A man standing looking at Kirkjufell with Kirkjufellfoss waterfall in the foreground

Kirkjufell translates directly to ‘Church Mountain’ and can be found just outside of the town of Grundarfjörður on the Northern side of the Snaefellsnes peninsula.


Due to its unique positioning away from the adjacent mountain range, and the spectacular waterfall of Kirkjufellsfoss, Kirkjufell has long held the title of the most photographed mountain in Iceland.


However, let’s be honest, most of you reading this blog will know this mountain for another reason – the mountain shaped like an arrowhead prominently displayed alongside the menacing Wight Walkers.


Although the mountain was featured in small glimpses throughout season 6, it wasn’t until episode 6 of season 7 when Jon Snow and his Wight Walker hunting team search for Kirkjufell, following the vision of The Hound.


This feature in the hit HBO series has taken the popularity of this mountain to the next level, with many flocking travellers placing a visit to the mountain in prime position on their Iceland bucket list before arriving. It’s around a 2 hour 30 minute drive from Reykjavik to reach or you can join one of fantastic Snaefellsnes tours.

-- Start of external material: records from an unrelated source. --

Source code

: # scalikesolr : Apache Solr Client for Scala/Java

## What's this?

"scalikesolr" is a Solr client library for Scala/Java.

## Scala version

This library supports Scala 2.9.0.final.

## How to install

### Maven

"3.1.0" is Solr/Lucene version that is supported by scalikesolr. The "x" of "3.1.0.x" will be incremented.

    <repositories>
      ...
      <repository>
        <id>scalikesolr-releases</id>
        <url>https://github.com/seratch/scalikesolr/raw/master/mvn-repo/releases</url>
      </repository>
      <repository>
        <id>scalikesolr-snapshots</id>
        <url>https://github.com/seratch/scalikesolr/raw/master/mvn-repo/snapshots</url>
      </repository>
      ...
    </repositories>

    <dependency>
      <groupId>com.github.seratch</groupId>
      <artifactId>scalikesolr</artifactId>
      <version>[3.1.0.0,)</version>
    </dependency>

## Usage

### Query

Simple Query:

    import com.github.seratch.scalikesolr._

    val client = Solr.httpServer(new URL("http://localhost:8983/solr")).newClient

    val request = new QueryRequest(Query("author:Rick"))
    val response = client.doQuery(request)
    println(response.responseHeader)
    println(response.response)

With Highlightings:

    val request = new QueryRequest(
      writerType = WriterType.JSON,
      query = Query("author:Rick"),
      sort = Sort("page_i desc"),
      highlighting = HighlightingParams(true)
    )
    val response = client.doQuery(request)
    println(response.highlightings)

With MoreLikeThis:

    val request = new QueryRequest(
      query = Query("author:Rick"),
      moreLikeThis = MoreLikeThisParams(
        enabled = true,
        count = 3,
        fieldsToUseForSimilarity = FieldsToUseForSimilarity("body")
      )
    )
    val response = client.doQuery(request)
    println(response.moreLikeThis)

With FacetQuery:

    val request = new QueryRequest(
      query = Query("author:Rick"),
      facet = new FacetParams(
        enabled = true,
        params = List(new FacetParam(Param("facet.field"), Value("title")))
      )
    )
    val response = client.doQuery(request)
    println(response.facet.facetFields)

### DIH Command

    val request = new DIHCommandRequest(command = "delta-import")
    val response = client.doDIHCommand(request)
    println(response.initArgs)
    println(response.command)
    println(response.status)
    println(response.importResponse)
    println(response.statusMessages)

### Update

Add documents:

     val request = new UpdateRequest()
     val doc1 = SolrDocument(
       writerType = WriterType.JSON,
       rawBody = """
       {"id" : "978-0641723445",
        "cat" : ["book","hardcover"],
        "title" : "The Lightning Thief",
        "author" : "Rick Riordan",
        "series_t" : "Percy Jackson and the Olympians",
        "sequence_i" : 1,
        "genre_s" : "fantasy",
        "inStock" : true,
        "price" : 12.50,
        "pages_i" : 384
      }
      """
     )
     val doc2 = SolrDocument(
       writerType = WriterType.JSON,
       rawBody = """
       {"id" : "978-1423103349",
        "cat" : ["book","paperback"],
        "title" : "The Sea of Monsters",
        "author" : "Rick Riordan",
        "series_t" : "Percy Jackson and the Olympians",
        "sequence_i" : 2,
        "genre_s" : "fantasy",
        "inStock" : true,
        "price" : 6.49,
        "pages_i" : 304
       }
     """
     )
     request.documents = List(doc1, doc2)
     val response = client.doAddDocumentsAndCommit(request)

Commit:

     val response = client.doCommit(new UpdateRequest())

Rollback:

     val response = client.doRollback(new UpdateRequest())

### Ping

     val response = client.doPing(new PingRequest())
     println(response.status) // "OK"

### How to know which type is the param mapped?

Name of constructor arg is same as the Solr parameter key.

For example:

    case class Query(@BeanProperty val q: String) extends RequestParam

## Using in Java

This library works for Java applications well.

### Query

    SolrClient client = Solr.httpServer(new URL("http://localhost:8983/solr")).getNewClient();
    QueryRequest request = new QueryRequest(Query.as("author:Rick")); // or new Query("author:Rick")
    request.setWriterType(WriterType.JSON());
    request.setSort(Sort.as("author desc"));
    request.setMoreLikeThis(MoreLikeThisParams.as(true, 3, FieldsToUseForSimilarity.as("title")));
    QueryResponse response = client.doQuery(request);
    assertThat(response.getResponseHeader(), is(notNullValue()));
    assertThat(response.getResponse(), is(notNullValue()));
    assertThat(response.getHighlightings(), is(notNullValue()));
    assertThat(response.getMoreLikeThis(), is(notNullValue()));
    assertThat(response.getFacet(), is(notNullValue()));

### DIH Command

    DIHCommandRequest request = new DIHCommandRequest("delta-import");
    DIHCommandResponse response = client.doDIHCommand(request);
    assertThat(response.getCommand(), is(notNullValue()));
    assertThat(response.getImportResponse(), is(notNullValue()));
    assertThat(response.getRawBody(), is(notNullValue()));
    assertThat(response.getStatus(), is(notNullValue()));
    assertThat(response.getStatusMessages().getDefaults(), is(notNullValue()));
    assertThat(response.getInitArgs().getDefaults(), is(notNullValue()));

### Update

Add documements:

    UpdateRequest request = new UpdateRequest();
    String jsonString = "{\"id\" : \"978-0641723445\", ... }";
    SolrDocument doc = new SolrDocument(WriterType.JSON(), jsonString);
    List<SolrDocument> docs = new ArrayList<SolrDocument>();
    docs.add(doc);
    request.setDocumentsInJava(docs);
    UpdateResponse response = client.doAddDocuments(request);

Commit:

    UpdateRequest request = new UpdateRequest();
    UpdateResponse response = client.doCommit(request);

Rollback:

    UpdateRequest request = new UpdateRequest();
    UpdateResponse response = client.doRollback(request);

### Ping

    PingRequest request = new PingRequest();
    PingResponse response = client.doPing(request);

I personally hold a fond memory of this mountain having travelled up from Reykjavik for the night when the conditions were absolutely perfect for an epic Northern Lights display. I have never seen so many stars before – I was able to capture the lights, the mountain, the milky way and the dancing Aurora above – it was epic.


If you want to see a short time lapse I produced of Kirkjufell then you can check it out here.


Map of Iceland Game of Thrones Locations


Whether you are planning a trip to Iceland in the aim of reliving some of the epic scenes from Game of Thrones, humouring your partner while you plan each day, or are simply curious about Iceland’s starring debut in a recent global favourite, I hope this guide filled you with excitement and ideas for your upcoming trip.


Regardless of if you’re a Game of Thrones geek or not, the locations listed include some of the best things to see and do in Iceland.


So, whether you’re heading north of the wall on your next trip over to our shores, or you simply want to explore some magical places, I can assure you you’re in for a treat.